1. Research "Sentiment Analysis". Provide answers in markdown to the following questions: 
    - What is "Sentiment Analysis"? 
    - Is Document Classification different than "Sentiment Analysis"? Provide evidence for your response
    - How do create labeled sentiment data? Are those labels really sentiment?
    - What are common applications of sentiment analysis?
2. Research our why word embeddings worked better for the lecture notebook than on the whiskey competition.
    - This [text classification documentation](https://developers.google.com/machine-learning/guides/text-classification/step-2-5) from Google might be of interest
    - Neural Networks are becoming more popular for document classification. Why is that the case?

Answers for part 1

Sentiment analysis is a form of a classification of text, but along the lines of the 
emotions or sentiment of the text.  For example if the text is negative, or if the text is positive (happy).

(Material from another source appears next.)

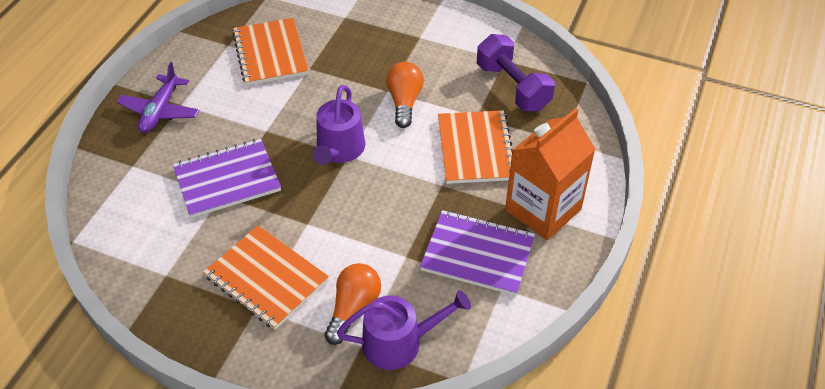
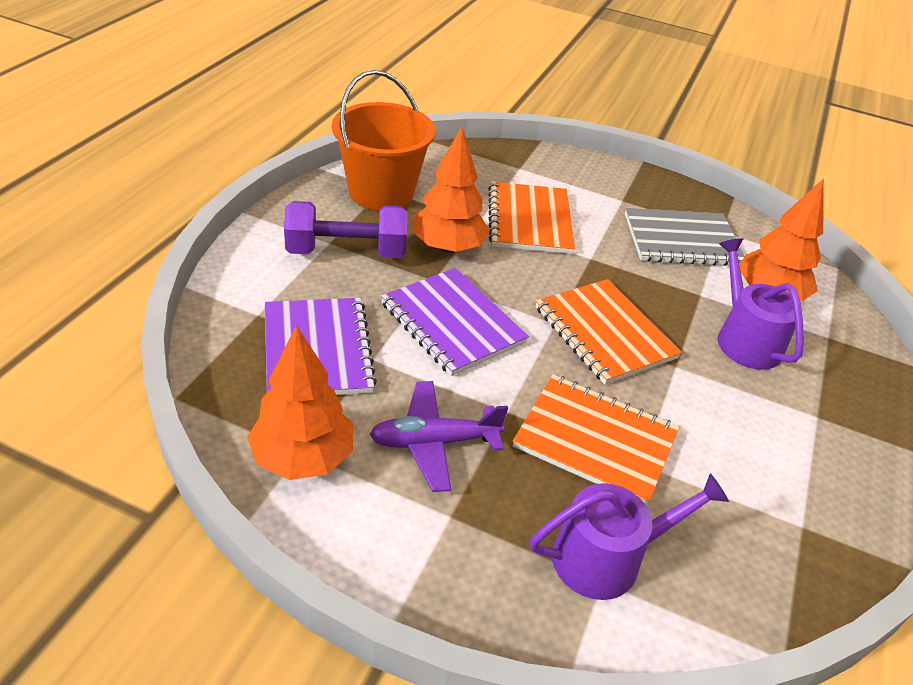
grey notebook: none = 0 -> [625,208,744,266] = 1
orange bucket: none = 0 -> [332,70,435,211] = 1
orange carton: [505,108,596,240] = 1 -> none = 0
orange light bulb: [324,263,381,345] [386,62,424,128] = 2 -> none = 0
orange tree: none = 0 -> [247,325,353,480] [412,127,490,253] [740,178,824,301] = 3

Sentiment analysis is a flavour of Document classification.  You are classifying the text into a type of sentiment.  You are trying to decide of the sentance (or the word) is negative, positive or neutral. 

The way to create labled data for a sentiment analysis, could be to ceate rules yourself and then apply those rules to the data to label it.  

Common application for sentiment analyisis would be to see the sentiment of a brand on the internet.  To monitor if reviews for a product are positive or negative.

Answers for question 2

It may have to do that word embeddings can generally work better when the number of samples/number of words per sample ratio is more than 1500.  The whiskey the number of words per sample is lower and the ratio is less than 1500.

Some of the reasons why neural networks are becoming more popular for classification is because neural networks can learn from what is in the data and also what is not.
They may also be more resistant to letting the classification be skewed when it shouldn't if the data that is fed to the neural networks is not quite balanced in the different types of classification.